Maçã, banana e abacaxi armazenados em até quatro meses e com todos os nutrientes para o consumo pode parecer impossível, mas são características de uma técnica que existe há séculos e continua sendo usada por fruticultores e atraindo consumidores: a desidratação.
O processo consiste em eliminar a água do alimento para prolongar a vida “de prateleira” do produto. Com isso, as frutas desidratadas permitem que o produtor evite o desperdício decorrente tanto de um mau transporte quanto do excedente da colheita, e ainda possa vendê-las por um preço superior ao da fruta in natura.
Mas como surgiu a desidratação? A engenheira de alimentos e professora da Universidade de São Paulo (USP), Carmen Tadini, explica que a técnica começou ainda no início da civilização.
“Difícil de responder uma data precisa, mas já no início da civilização foi percebido que se deixasse uma carne ao sol, sua durabilidade aumentava. Foi simplesmente uma observação. A retirada da água reduz a atividade dos micro-organismos que, como nós e algumas enzimas, necessitam de água para se desenvolver”.
“Assim, se o conteúdo de água disponível é reduzido, o desenvolvimento de micro-organismos também é reduzido, aumentando a vida do alimento. No caso de frutas, é possível desidratar por ação do calor ou também pela adição de substâncias”, diz.
Banana desidratada — Foto: Kadijah Suleiman/Embrapa
Processo
Carmen explica que a ação do calor que proporciona a desidratação pode ocorrer expondo a fruta a uma corrente de ar quente e a temperaturas entre 50ºC e 60ºC.
“O melhor exemplo é a uva-passa. Nesse caso, ocorrem mudanças profundas, como o escurecimento e alteração de textura, que são muito bem aceitas pelo consumidor.
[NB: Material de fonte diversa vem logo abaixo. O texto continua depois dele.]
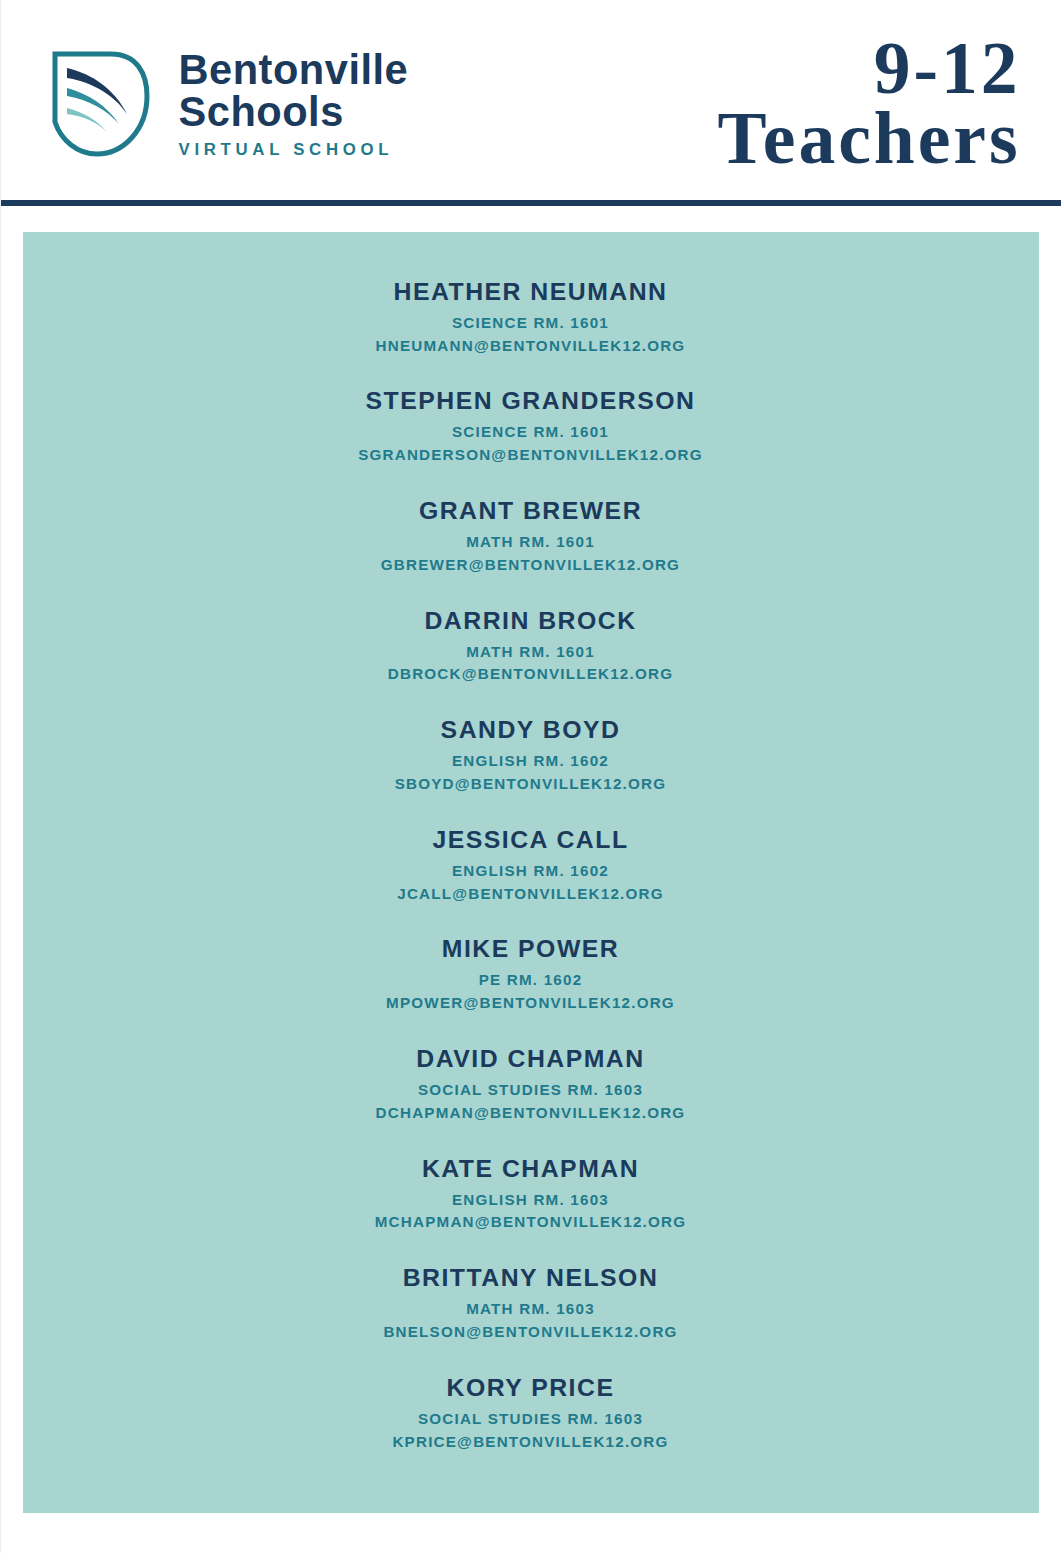Bentonville Schools
VIRTUAL SCHOOL
9-12 Teachers
Heather Neumann
Science Rm. 1601
hneumann@bentonvillek12.org
Stephen Granderson
Science Rm. 1601
sgranderson@bentonvillek12.org
Grant Brewer
Math Rm. 1601
gbrewer@bentonvillek12.org
Darrin Brock
Math Rm. 1601
dbrock@bentonvillek12.org
Sandy Boyd
English Rm. 1602
sboyd@bentonvillek12.org
Jessica Call
English Rm. 1602
jcall@bentonvillek12.org
Mike Power
PE Rm. 1602
mpower@bentonvillek12.org
David Chapman
Social Studies Rm. 1603
dchapman@bentonvillek12.org
Kate Chapman
English Rm. 1603
mchapman@bentonvillek12.org
Brittany Nelson
Math Rm. 1603
bnelson@bentonvillek12.org
Kory Price
Social Studies Rm. 1603
kprice@bentonvillek12.org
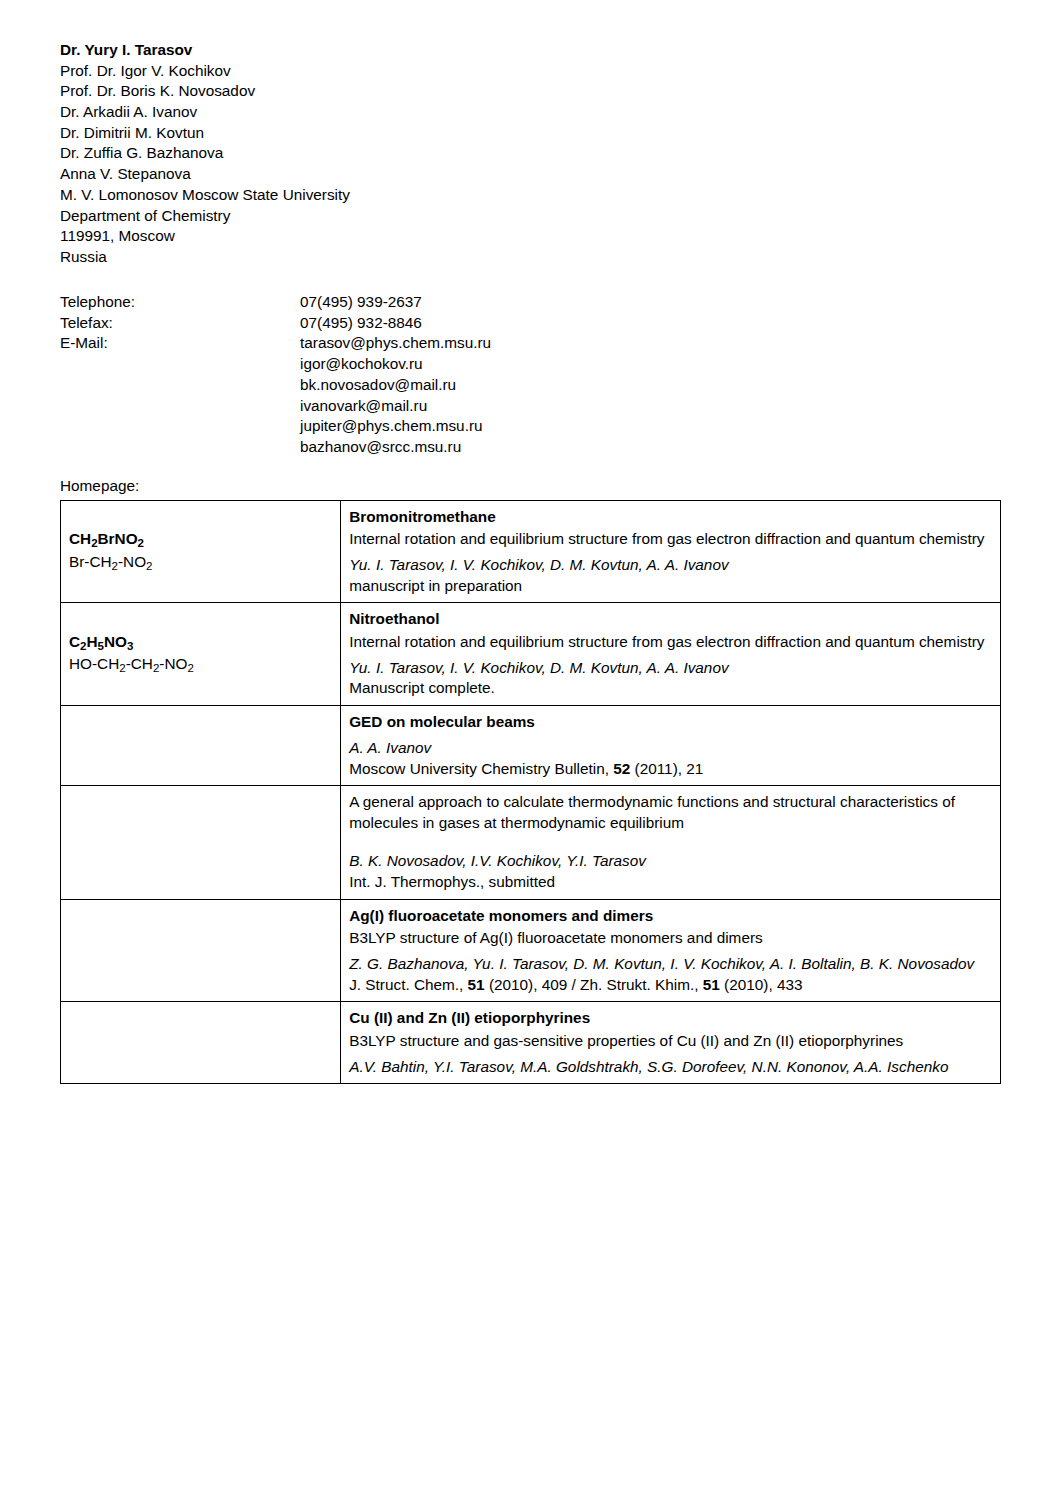Dr. Yury I. Tarasov
Prof. Dr. Igor V. Kochikov
Prof. Dr. Boris K. Novosadov
Dr. Arkadii A. Ivanov
Dr. Dimitrii M. Kovtun
Dr. Zuffia G. Bazhanova
Anna V. Stepanova
M. V. Lomonosov Moscow State University
Department of Chemistry
119991, Moscow
Russia
| Telephone: | 07(495) 939-2637 |
| Telefax: | 07(495) 932-8846 |
| E-Mail: | tarasov@phys.chem.msu.ru |
| | igor@kochokov.ru |
| | bk.novosadov@mail.ru |
| | ivanovark@mail.ru |
| | jupiter@phys.chem.msu.ru |
| | bazhanov@srcc.msu.ru |
Homepage:
| CH 2 BrNO 2 Br-CH 2 -NO 2 | Bromonitromethane Internal rotation and equilibrium structure from gas electron diffraction and quantum chemistry Yu. I. Tarasov, I. V. Kochikov, D. M. Kovtun, A. A. Ivanov manuscript in preparation |
| C 2 H 5 NO 3 HO-CH 2 -CH 2 -NO 2 | Nitroethanol Internal rotation and equilibrium structure from gas electron diffraction and quantum chemistry Yu. I. Tarasov, I. V. Kochikov, D. M. Kovtun, A. A. Ivanov Manuscript complete. |
| | GED on molecular beams A. A. Ivanov Moscow University Chemistry Bulletin, 52 (2011), 21 |
| | A general approach to calculate thermodynamic functions and structural characteristics of molecules in gases at thermodynamic equilibrium B. K. Novosadov, I.V. Kochikov, Y.I. Tarasov Int. J. Thermophys., submitted |
| | Ag(I) fluoroacetate monomers and dimers B3LYP structure of Ag(I) fluoroacetate monomers and dimers Z. G. Bazhanova, Yu. I. Tarasov, D. M. Kovtun, I. V. Kochikov, A. I. Boltalin, B. K. Novosadov J. Struct. Chem., 51 (2010), 409 / Zh. Strukt. Khim., 51 (2010), 433 |
| | Cu (II) and Zn (II) etioporphyrines B3LYP structure and gas-sensitive properties of Cu (II) and Zn (II) etioporphyrines A.V. Bahtin, Y.I. Tarasov, M.A. Goldshtrakh, S.G. Dorofeev, N.N. Kononov, A.A. Ischenko |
Esse método deve ser muito bem controlado e a razão porque não dá para fazer em casa é porque o forno doméstico não permite a circulação de ar, em condições controladas”, explica.
“Como as frutas são alimentos que apresentam sensibilidade ao calor, a desidratação ocorre em temperaturas bem abaixo das temperaturas do forno doméstico”, enfatiza.
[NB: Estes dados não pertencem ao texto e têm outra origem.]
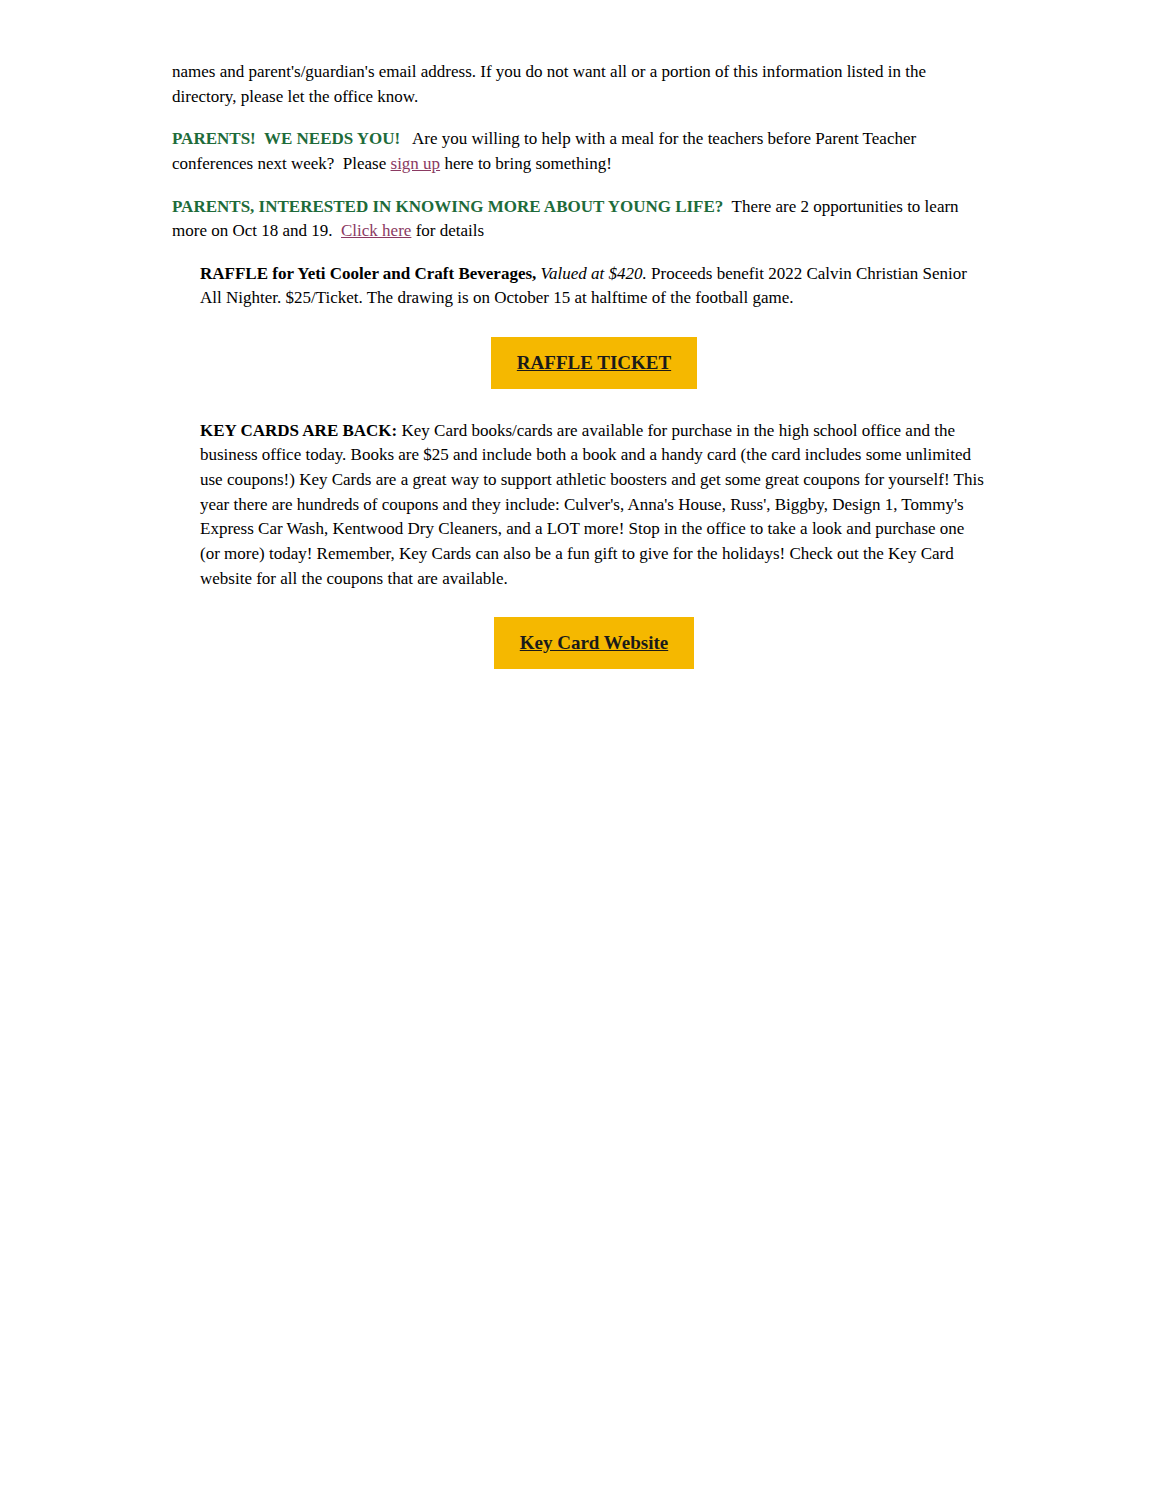names and parent's/guardian's email address. If you do not want all or a portion of this information listed in the directory, please let the office know.
PARENTS! WE NEEDS YOU! Are you willing to help with a meal for the teachers before Parent Teacher conferences next week? Please sign up here to bring something!
PARENTS, INTERESTED IN KNOWING MORE ABOUT YOUNG LIFE? There are 2 opportunities to learn more on Oct 18 and 19. Click here for details
RAFFLE for Yeti Cooler and Craft Beverages, Valued at $420. Proceeds benefit 2022 Calvin Christian Senior All Nighter. $25/Ticket. The drawing is on October 15 at halftime of the football game.
RAFFLE TICKET
KEY CARDS ARE BACK: Key Card books/cards are available for purchase in the high school office and the business office today. Books are $25 and include both a book and a handy card (the card includes some unlimited use coupons!) Key Cards are a great way to support athletic boosters and get some great coupons for yourself! This year there are hundreds of coupons and they include: Culver's, Anna's House, Russ', Biggby, Design 1, Tommy's Express Car Wash, Kentwood Dry Cleaners, and a LOT more! Stop in the office to take a look and purchase one (or more) today! Remember, Key Cards can also be a fun gift to give for the holidays! Check out the Key Card website for all the coupons that are available.
Key Card Website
Outro método que pode ser feito com temperatura ambiente, conforme a professora, é a desidratação osmótica. A fruta elimina a água mediante a adição de uma substância, chamada de soluto.
“Essa substância geralmente é um açúcar por melhorar também o sabor. São aquelas frutas secas açucaradas que encontramos no mercado. Um outro exemplo que não é uma fruta, mas para explicar esse processo, é a salga de peixe, como o bacalhau. Ele seca exsudando [transpirando] água quando adicionado sal. Ocorre um efeito que chamamos de diferença de pressão de osmótica, daí o nome de desidratação osmótica. Enquanto o sal penetra no peixe, a água é eliminada”, explica.
E o valor nutricional?
Uva-passa — Foto: Andreas Haslinger/Unplash
Apesar da retirada da água, o valor nutricional de uma fruta desidratada continua o mesmo, de acordo com a médica nutróloga Valéria Goulart.
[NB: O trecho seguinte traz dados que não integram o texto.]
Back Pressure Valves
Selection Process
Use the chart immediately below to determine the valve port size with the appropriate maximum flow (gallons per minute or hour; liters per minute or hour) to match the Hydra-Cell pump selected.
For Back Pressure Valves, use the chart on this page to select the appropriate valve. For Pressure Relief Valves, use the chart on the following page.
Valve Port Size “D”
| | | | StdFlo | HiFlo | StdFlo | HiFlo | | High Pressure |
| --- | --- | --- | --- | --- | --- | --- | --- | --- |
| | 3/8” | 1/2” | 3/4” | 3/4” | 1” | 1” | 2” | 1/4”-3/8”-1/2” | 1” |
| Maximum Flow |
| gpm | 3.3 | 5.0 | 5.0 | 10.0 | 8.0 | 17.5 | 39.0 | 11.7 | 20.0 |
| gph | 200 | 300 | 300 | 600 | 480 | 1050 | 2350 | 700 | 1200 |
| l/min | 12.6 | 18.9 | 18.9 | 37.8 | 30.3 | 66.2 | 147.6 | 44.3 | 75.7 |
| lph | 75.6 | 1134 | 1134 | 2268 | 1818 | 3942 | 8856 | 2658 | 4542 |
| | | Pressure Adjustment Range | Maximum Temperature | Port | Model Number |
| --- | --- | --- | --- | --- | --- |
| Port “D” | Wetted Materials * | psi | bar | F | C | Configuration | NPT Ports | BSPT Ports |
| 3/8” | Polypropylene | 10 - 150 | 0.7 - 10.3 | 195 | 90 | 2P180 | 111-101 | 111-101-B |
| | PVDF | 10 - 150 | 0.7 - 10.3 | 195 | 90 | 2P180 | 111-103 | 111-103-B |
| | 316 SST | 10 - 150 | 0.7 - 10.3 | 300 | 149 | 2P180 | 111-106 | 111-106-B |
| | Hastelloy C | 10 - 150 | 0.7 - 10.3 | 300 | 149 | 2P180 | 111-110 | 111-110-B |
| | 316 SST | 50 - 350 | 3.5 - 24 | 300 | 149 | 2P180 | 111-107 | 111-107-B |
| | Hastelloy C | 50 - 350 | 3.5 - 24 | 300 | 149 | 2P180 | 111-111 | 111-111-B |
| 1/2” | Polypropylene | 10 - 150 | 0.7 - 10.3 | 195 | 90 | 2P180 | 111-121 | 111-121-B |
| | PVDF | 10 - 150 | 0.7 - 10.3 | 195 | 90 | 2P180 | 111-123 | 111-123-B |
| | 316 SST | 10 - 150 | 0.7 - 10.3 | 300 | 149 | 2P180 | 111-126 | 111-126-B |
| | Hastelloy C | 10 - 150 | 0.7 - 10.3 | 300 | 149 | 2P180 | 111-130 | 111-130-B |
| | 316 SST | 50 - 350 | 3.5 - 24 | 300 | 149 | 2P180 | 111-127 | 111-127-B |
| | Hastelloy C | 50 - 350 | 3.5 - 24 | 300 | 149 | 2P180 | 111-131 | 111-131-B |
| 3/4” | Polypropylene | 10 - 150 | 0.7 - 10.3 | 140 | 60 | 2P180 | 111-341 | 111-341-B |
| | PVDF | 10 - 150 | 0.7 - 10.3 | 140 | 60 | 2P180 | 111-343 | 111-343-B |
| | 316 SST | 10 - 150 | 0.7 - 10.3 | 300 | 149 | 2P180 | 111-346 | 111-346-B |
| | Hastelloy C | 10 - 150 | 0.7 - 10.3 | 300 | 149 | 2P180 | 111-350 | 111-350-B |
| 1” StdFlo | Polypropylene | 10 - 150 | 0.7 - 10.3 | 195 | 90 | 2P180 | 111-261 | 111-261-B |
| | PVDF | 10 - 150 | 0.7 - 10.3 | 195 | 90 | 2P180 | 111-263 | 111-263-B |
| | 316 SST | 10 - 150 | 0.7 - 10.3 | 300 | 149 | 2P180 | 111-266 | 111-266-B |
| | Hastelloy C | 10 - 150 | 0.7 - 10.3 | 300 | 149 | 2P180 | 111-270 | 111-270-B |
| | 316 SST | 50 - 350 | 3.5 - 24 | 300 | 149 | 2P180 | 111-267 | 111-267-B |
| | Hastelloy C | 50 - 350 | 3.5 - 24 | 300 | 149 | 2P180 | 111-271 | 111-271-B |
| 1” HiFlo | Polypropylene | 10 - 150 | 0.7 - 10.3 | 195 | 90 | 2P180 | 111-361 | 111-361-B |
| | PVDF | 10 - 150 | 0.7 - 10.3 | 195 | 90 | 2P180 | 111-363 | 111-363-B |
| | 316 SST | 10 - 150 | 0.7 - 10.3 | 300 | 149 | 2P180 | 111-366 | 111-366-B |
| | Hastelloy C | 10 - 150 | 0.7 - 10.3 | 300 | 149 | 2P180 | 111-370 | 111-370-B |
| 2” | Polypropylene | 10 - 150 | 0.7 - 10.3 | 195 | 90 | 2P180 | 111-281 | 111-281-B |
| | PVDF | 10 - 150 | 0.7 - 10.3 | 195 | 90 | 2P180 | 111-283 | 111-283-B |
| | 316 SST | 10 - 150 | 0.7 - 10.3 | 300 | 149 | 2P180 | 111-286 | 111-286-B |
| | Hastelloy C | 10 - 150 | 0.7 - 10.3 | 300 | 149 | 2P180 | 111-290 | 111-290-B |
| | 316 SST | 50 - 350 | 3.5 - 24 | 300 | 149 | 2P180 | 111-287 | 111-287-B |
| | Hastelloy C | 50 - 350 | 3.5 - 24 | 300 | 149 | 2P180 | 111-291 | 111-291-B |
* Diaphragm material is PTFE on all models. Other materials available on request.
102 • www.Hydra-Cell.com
“Ela perde a quantidade de água, mas não perde o seu valor nutricional e torna uma opção ótima de lanche, já que reduz seu tamanho. Facilita o transporte. Uma maçã fora da geladeira, que poderia estragar ao longo do dia, já não estraga. Então, é uma opção boa na alimentação de quem quer consumir vitaminas”, diz.
Contudo, é importante ter cuidado no consumo exagerado.
“A única observação é que, com a retirada da água, há concentração de frutose, açúcar da fruta, o que aumenta sua caloria. Por isso, se uma pessoa tem intestino preso, por exemplo, duas ameixas secas são suficientes. É importante lembrar que o tamanho reduz, mas a caloria aumenta”, explica.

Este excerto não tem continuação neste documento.